Adding External and Maven JARs to Spark Shell for Ad-Hoc Analysis
When performing ad-hoc data analysis using Apache Spark, you may encounter situations where you need additional libraries to process your data. These libraries could be external JARs available from Maven repositories or custom JARs that you’ve developed locally. In this post, we’ll walk through how to add both types of JARs to your Spark shell session.
Adding a Maven JAR
Let’s start with an example where we need to include a library that is available in Maven. We’ll use the org.mongodb.bson
library as our example, which is available on Maven Central. The SBT dependency for this library looks like this:
// https://mvnrepository.com/artifact/org.mongodb/bson
libraryDependencies += "org.mongodb" % "bson" % "5.1.3"

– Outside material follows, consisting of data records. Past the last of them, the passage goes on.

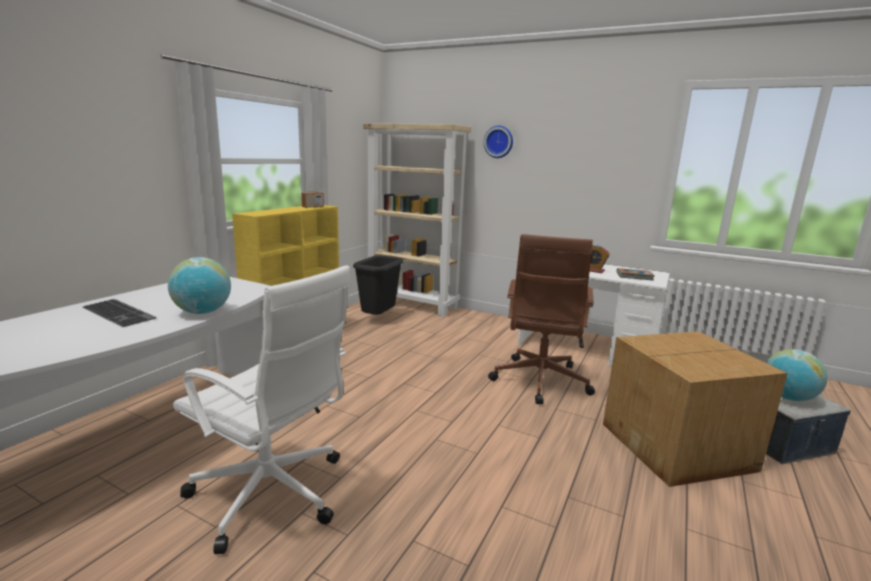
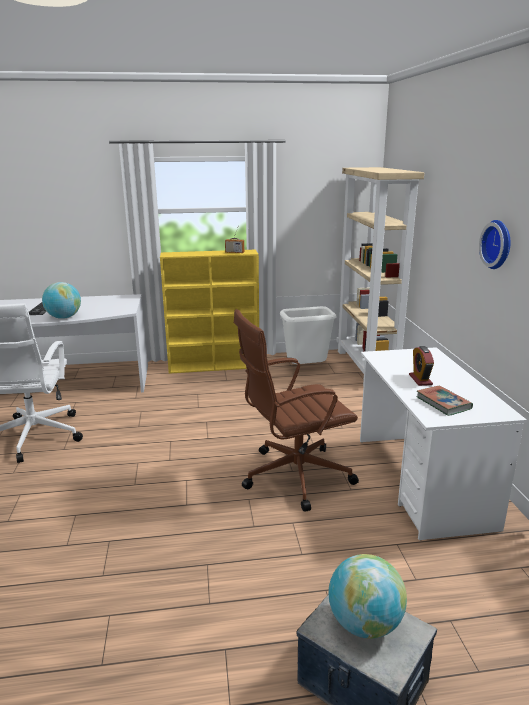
camera: 55 degrees right, 5 degrees up
(378, 319) = (306, 369): black trash can -> white trash can
(499, 142) = (442, 192): wall clock -> wall clock (498, 244)
(678, 447) = (254, 590): cardboard box -> none

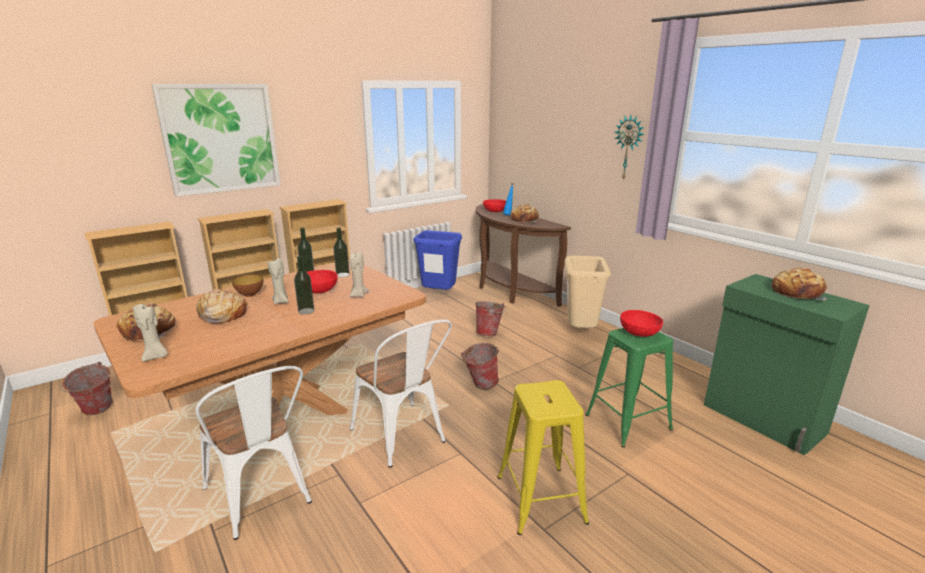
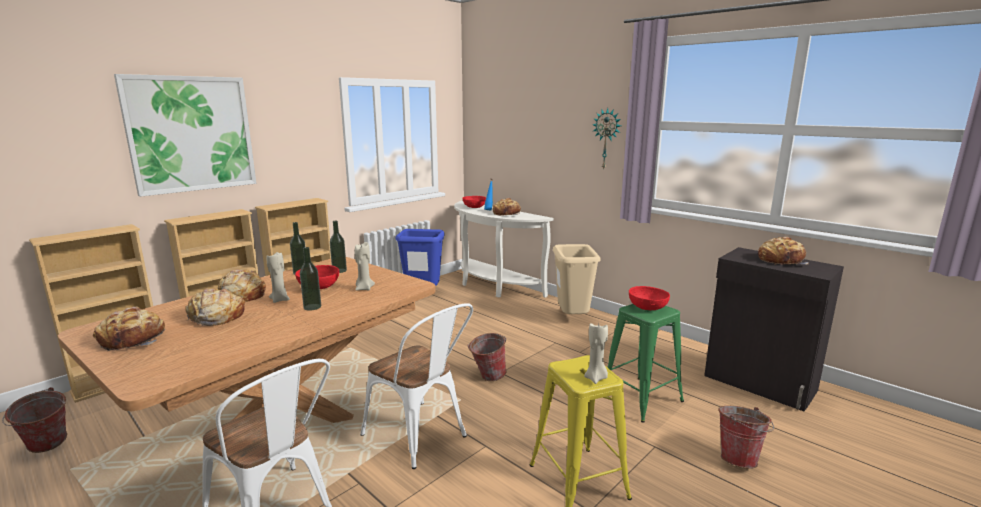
camera: 10 degrees left, 5 degrees down
(156, 357) = (150, 364): beige candle -> beige candle (596, 378)
(250, 295) = (242, 295): bowl -> bread
(489, 333) = (484, 327): bucket -> bucket (739, 458)
(508, 291) = (492, 286): brown console table -> white console table
(763, 419) = (759, 384): green cabinet -> black cabinet

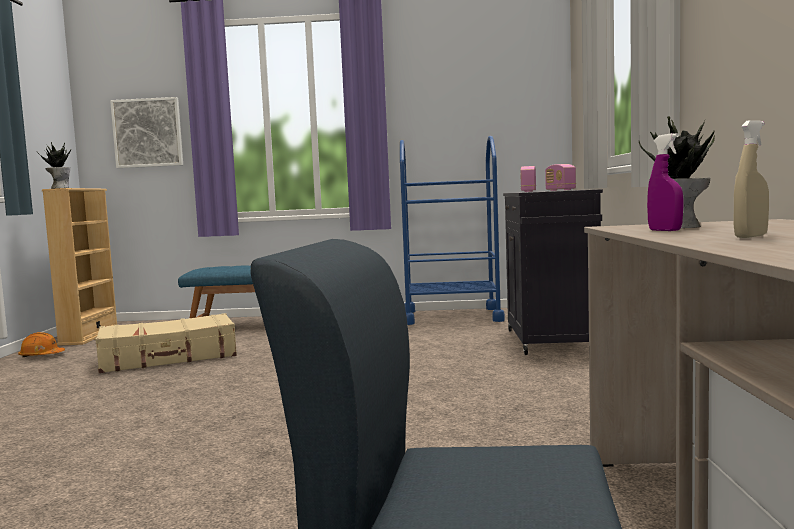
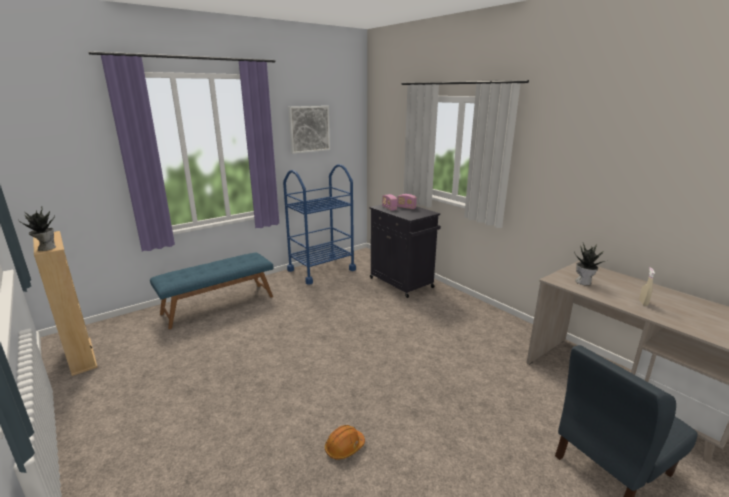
camera: 40 degrees left, 15 degrees up
(41, 356) = (86, 392): orange hard hat -> orange hard hat (344, 447)
(148, 133) = (74, 171): picture -> picture (309, 129)
(169, 358) = (210, 359): beige suitcase -> none
(665, 230) = (594, 291): purple spray bottle -> none

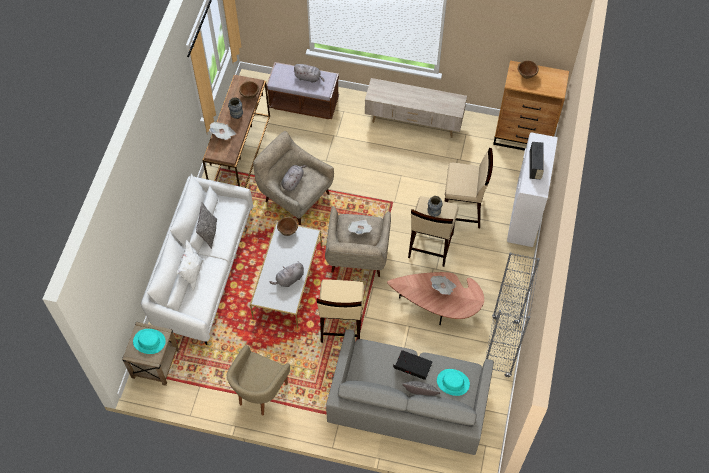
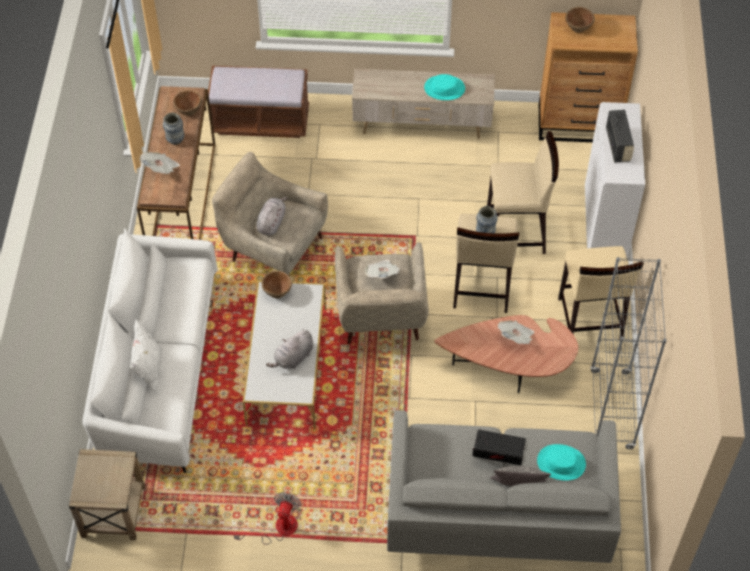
camera: 10 degrees left, 5 degrees down
(149, 341) = (105, 474): turquoise hat -> turquoise hat (444, 88)
(209, 233) = (163, 311): pillow -> none
(260, 393) = (278, 528): beige armchair -> fan
(309, 78) = (266, 80): grey plush toy -> none
(341, 326) = (377, 415): beige stool -> beige stool (589, 320)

To include this Maven JAR in your Spark shell session, you can use the --packages
option. The format for specifying a Maven package is <groupId>:<artifactId>:<version>
. Here’s how you can start the Spark shell with the org.mongodb.bson
package included:
spark-shell --master spark://$(hostname -f):7077 \
--driver-memory 4G --executor-memory 4G \
--executor-cores 2 --total-executor-cores 4 \
--packages org.mongodb:bson:5.1.3
Once you execute this command, the Spark shell will resolve the dependency and download the required JAR. You’ll see output similar to this in your terminal:
:: loading settings :: url = jar:file:/e2deepde/spark-3.4.1-bin-hadoop3/jars/ivy-2.5.1.jar!/org/apache/ivy/core/settings/ivysettings.xml
Ivy Default Cache set to: /home/deuser/.ivy2/cache
The jars for the packages stored in: /home/deuser/.ivy2/jars
org.mongodb#bson added as a dependency
:: resolving dependencies :: org.apache.spark#spark-submit-parent-0d4af84f-28c1-4692-937e-7f9b9b405559;1.0
confs: [default]
found org.mongodb#bson;5.1.3 in central
downloading https://repo1.maven.org/maven2/org/mongodb/bson/5.1.3/bson-5.1.3.jar ...
[SUCCESSFUL ] org.mongodb#bson;5.1.3!bson.jar (813ms)
:: resolution report :: resolve 903ms :: artifacts dl 816ms
:: modules in use:
org.mongodb#bson;5.1.3 from central in [default]
---------------------------------------------------------------------
| | modules || artifacts |
| conf | number| search|dwnlded|evicted|| number|dwnlded|
---------------------------------------------------------------------
| default | 1 | 1 | 1 | 0 || 1 | 1 |
---------------------------------------------------------------------
:: retrieving :: org.apache.spark#spark-submit-parent-0d4af84f-28c1-4692-937e-7f9b9b405559
confs: [default]
1 artifacts copied, 0 already retrieved (496kB/5ms)
This output confirms that the Spark shell has successfully downloaded the Maven artifact, and you can now use the org.mongodb.bson
library within your Spark session.
Adding a Local JAR
If you have a JAR file that you’ve developed locally, or one that isn’t available on Maven, you can add it to your Spark shell using the --jars
option. This option allows you to specify the full path to your JAR files. Here’s an example:
spark-shell --master spark://$(hostname -f):7077 \
--driver-memory 4G --executor-memory 4G \
--executor-cores 2 --total-executor-cores 4 \
--jars ~/local_jars/*.jar
If you need to add multiple JAR files, you can separate them with a comma:
spark-shell --master spark://$(hostname -f):7077 \
--driver-memory 4G --executor-memory 4G \
--executor-cores 2 --total-executor-cores 4 \
--packages org.mongodb:bson:5.1.3,org.json:json:20240303 \
--jars ~/local_jars/*.jar,~/other_jars/*.jar
This approach gives you the flexibility to include any JARs necessary for your analysis, whether they are external libraries or custom implementations.
Conclusion
Adding external or local JARs to your Spark shell session is straightforward and allows you to extend the capabilities of Spark for ad-hoc analysis. By using the --packages
option for Maven JARs and the --jars
option for local files, you can seamlessly integrate additional libraries into your Spark environment, enabling more robust and flexible data processing.